Despite summer after summer of evidence that women can be one of the most potent demographic slices at multiplexes, Hollywood keeps being surprised when pictures like “Sex & the City” and “Bridesmaids” and, now, “Magic Mike” do much better business than their pre-opening polling indicates.
Although the buzz among my women friends for the latest Channing Tatum vehicle was intense — I assumed it would do terrific girls’ night out business — the trade press has used that hilarious term “overperformed” for the close to $40 million three-day opening weekend gross for “Magic Mike.”
The immediate success of the picture also demonstrated the fact that women will go to R-rated comedies as readily as men. Indeed, I think it was the promise of strong adult humor at “Bridesmaids” and “Magic Mike” that became major selling points.
It was great fun to see “Magic Mike” on 42nd Street in Manhattan Saturday night with an audience that was made up almost entirely of women. The crowd was in a party mood that Steven Soderbergh’s highly entertaining look at male strippers in Florida sustained for two hours.

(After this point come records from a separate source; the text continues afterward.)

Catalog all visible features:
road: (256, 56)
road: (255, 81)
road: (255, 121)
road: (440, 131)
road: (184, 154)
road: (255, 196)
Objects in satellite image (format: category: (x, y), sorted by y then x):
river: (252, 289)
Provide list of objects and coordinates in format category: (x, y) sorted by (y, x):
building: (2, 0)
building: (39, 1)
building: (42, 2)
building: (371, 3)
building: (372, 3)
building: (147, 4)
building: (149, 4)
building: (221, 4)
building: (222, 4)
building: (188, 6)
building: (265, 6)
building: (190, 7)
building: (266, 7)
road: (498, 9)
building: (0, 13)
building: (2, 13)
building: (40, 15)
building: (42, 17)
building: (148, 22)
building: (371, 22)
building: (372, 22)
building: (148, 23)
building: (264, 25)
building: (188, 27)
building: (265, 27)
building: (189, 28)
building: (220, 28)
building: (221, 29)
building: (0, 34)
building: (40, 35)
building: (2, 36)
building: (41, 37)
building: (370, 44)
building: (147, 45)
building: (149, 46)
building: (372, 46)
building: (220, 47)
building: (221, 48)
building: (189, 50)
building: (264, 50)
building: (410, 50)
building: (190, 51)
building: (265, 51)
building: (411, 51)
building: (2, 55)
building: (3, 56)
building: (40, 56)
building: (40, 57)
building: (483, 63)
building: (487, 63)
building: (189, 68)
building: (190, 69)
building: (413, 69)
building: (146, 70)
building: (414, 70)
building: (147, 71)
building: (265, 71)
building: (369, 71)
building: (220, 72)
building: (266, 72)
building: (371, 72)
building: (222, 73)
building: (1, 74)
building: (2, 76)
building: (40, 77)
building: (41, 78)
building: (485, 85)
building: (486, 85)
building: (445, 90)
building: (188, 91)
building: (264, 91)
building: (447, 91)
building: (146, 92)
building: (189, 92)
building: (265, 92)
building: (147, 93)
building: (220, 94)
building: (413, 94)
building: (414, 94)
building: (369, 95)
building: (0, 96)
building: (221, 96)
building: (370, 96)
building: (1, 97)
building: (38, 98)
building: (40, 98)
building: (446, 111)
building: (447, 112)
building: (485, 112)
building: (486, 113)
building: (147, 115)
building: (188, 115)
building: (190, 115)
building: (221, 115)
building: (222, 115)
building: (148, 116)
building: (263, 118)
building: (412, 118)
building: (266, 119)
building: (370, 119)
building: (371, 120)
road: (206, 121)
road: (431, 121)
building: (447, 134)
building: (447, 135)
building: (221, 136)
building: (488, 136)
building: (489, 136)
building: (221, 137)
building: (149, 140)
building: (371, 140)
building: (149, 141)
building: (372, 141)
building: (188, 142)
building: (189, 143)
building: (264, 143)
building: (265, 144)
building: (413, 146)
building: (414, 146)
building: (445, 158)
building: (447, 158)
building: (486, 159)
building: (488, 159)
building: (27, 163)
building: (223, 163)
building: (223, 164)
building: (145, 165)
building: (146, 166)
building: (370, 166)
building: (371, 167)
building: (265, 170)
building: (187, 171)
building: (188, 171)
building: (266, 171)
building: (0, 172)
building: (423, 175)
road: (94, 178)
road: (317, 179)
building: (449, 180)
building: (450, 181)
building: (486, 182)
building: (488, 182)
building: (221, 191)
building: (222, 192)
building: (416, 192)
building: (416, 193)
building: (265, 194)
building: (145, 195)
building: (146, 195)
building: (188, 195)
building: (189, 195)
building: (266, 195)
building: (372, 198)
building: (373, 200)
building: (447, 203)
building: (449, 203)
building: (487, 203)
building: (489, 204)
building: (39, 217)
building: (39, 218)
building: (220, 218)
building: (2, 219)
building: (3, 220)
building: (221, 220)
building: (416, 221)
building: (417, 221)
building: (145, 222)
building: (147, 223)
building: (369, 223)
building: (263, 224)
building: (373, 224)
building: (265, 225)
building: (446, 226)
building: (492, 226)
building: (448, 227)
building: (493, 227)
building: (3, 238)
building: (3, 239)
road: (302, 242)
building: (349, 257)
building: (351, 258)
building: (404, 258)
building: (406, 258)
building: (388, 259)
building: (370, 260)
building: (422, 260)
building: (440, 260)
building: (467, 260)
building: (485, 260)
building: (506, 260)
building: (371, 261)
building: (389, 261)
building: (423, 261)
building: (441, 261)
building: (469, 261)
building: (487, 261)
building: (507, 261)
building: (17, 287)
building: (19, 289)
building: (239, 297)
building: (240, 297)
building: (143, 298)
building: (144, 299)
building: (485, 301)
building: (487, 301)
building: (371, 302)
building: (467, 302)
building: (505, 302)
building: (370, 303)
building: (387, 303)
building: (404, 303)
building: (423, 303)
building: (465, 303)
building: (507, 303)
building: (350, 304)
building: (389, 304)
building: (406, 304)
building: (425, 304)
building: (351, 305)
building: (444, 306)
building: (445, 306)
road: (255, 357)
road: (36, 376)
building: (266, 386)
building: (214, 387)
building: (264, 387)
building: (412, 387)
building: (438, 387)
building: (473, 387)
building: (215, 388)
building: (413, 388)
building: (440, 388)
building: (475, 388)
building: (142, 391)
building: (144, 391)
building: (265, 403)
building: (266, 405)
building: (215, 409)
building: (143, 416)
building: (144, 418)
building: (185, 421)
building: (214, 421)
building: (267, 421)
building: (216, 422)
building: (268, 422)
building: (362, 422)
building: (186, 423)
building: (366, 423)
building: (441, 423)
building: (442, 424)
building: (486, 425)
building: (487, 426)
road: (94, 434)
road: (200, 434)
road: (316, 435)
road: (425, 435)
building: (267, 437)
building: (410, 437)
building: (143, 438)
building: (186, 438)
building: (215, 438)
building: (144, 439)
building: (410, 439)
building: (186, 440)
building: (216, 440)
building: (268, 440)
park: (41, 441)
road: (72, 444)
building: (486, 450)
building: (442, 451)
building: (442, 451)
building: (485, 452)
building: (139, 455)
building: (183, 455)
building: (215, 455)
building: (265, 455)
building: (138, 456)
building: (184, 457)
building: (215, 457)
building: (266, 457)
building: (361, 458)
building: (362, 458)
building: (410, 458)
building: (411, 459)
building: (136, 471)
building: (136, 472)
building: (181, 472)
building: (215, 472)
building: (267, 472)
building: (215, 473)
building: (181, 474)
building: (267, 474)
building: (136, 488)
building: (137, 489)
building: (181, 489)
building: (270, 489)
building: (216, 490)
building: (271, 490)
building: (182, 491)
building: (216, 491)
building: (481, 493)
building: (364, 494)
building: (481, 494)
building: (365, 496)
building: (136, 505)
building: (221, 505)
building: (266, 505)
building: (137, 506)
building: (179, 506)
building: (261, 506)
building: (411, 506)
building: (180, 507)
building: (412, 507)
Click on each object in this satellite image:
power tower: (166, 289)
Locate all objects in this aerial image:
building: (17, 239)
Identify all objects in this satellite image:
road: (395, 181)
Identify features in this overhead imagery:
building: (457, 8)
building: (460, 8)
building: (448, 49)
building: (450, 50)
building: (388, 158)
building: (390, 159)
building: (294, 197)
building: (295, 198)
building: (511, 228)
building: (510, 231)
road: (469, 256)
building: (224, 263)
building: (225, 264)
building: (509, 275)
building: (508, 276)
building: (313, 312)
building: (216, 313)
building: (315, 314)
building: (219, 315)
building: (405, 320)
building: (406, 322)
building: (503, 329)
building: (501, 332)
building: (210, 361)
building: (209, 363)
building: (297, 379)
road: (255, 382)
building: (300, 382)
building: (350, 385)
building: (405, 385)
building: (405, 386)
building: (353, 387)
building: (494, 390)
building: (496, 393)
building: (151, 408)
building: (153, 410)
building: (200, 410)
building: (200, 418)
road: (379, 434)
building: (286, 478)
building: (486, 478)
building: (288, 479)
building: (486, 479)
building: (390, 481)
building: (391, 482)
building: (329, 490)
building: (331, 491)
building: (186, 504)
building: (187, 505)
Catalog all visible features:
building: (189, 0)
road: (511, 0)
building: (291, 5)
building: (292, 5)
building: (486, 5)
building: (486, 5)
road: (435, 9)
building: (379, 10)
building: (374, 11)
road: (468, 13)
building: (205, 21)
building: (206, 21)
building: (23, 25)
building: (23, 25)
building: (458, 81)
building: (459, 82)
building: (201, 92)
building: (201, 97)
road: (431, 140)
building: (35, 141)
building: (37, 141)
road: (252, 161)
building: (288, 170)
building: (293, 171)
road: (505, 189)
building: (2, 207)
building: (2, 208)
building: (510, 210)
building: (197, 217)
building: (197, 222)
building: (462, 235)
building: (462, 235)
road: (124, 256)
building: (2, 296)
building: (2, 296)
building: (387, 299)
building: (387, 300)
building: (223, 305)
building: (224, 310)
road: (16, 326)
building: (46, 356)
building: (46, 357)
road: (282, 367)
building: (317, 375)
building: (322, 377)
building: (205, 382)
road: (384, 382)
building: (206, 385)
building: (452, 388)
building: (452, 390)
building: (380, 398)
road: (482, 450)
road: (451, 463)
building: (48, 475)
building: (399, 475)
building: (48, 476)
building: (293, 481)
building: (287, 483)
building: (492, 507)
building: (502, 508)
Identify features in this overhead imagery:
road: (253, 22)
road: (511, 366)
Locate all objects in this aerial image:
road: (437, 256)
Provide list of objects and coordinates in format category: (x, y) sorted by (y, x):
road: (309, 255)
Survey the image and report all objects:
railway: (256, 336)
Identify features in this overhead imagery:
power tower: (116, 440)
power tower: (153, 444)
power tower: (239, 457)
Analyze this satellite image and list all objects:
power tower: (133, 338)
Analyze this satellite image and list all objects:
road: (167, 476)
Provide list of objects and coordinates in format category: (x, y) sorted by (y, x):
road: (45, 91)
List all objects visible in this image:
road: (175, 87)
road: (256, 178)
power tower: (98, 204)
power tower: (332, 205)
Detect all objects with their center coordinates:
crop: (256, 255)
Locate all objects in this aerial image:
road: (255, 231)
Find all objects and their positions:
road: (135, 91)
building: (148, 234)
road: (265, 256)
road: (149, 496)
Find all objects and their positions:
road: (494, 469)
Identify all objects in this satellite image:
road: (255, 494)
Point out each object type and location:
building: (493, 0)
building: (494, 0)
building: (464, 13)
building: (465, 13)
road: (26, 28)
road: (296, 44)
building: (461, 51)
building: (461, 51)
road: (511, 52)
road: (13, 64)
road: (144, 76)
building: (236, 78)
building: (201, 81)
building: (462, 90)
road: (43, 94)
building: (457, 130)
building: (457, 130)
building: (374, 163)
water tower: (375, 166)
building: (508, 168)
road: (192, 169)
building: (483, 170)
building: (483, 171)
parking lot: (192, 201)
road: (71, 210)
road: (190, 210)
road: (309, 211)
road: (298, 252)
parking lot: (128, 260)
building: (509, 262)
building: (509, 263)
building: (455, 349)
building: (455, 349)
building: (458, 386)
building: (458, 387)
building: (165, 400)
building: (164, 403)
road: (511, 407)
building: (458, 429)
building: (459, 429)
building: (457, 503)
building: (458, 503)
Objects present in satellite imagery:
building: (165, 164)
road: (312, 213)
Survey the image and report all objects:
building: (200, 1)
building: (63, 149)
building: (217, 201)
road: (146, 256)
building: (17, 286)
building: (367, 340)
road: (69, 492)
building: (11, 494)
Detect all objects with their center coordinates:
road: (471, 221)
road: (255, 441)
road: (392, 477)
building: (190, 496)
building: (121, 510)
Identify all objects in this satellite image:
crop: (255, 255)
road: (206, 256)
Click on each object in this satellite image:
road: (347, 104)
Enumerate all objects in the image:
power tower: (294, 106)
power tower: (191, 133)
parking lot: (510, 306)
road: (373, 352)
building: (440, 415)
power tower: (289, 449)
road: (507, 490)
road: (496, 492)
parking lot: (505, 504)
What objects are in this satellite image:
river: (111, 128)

Early in the film, Soderbergh pulls off one of the funniest and raunchiest sight gags in modern movies when we see one of the dancers getting ready for a performance in a Tampa night club.
The director took a big risk with the shot in question — it’s probably a small miracle that he finessed an R-rating from the Motion Picture Association of America — but I haven’t heard such explosive laughter at any other movie this year.
“Magic Mike” might not play well to the teenage boys Hollywood courts so relentlessly every summer — and at such great cost — but Warner Bros. is going to make a fortune from the $7 million it paid to pick up Soderbergh’s independently produced gem.